End of Empire
History sometimes provides us with neat dividing lines. Queen Victoria helpfully died just weeks into the new century, making way for a new era, but the nightmarish Twentieth Century didn’t really get into its stride until the outbreak of the Great War in 1914. Between those landmarks is the Edwardian era.
There is apprehension abroad. The nation is anxious about anarchists and terrorists. There is the looming possibility of war. The complacency of the Conservative hegemony is shattered by the Liberal landslide of 1906, not to mention the rise of the Labour Party, and the hangover of the Boer War has raised a question unfamiliar to the British: “Are we the baddies?”

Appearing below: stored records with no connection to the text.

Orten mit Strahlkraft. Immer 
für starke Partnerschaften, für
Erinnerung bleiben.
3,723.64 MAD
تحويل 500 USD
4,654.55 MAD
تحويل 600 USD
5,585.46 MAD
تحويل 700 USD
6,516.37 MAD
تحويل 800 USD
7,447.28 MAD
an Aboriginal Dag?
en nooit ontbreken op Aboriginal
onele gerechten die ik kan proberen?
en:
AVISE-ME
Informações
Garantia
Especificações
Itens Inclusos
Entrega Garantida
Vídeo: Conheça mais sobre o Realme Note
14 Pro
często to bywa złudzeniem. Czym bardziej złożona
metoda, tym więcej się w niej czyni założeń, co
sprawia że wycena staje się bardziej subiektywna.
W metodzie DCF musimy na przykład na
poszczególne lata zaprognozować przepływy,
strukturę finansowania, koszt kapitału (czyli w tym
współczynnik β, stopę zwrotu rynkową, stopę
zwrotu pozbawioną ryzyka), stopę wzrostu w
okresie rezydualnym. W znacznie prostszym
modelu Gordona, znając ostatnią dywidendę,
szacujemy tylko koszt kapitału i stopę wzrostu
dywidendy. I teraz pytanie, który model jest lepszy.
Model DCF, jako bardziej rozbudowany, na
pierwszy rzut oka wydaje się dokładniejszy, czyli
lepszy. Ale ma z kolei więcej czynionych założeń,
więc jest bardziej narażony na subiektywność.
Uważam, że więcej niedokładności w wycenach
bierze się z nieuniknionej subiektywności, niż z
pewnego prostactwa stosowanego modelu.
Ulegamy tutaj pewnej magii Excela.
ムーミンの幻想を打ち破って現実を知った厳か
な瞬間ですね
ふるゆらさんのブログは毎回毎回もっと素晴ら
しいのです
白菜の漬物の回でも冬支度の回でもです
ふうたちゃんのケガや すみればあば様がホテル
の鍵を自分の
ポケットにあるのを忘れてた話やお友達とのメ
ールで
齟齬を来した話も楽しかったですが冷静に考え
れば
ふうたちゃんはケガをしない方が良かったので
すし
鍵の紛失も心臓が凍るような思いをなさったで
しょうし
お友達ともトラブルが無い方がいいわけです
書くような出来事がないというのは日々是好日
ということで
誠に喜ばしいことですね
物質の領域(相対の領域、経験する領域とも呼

Alwyn Turner has a brilliant eye for the emblematic. The cheerful swindler and MP, Horatio Bottomley who “nursed his constituency with a devotion that bordered on bribery.” The creeping respectability of the music-hall (the first ever Royal Command Performance is in 1912). Sherlock Holmes getting mercenary: “I play the game for the game’s own sake”, he said while the old Queen was on the throne, but by 1901 he is accepting payment for his investigations.
Turner turns a powerful spotlight on this neglected decade (and a half.) Our most entertaining historian characteristically finds the mood of the nation in popular songs and novels as much as newspapers and parliamentary debate. In his company the Edwardian era comes alive.
This episode was recorded in front of a live audience at the Dublin Castle Pub in Camden.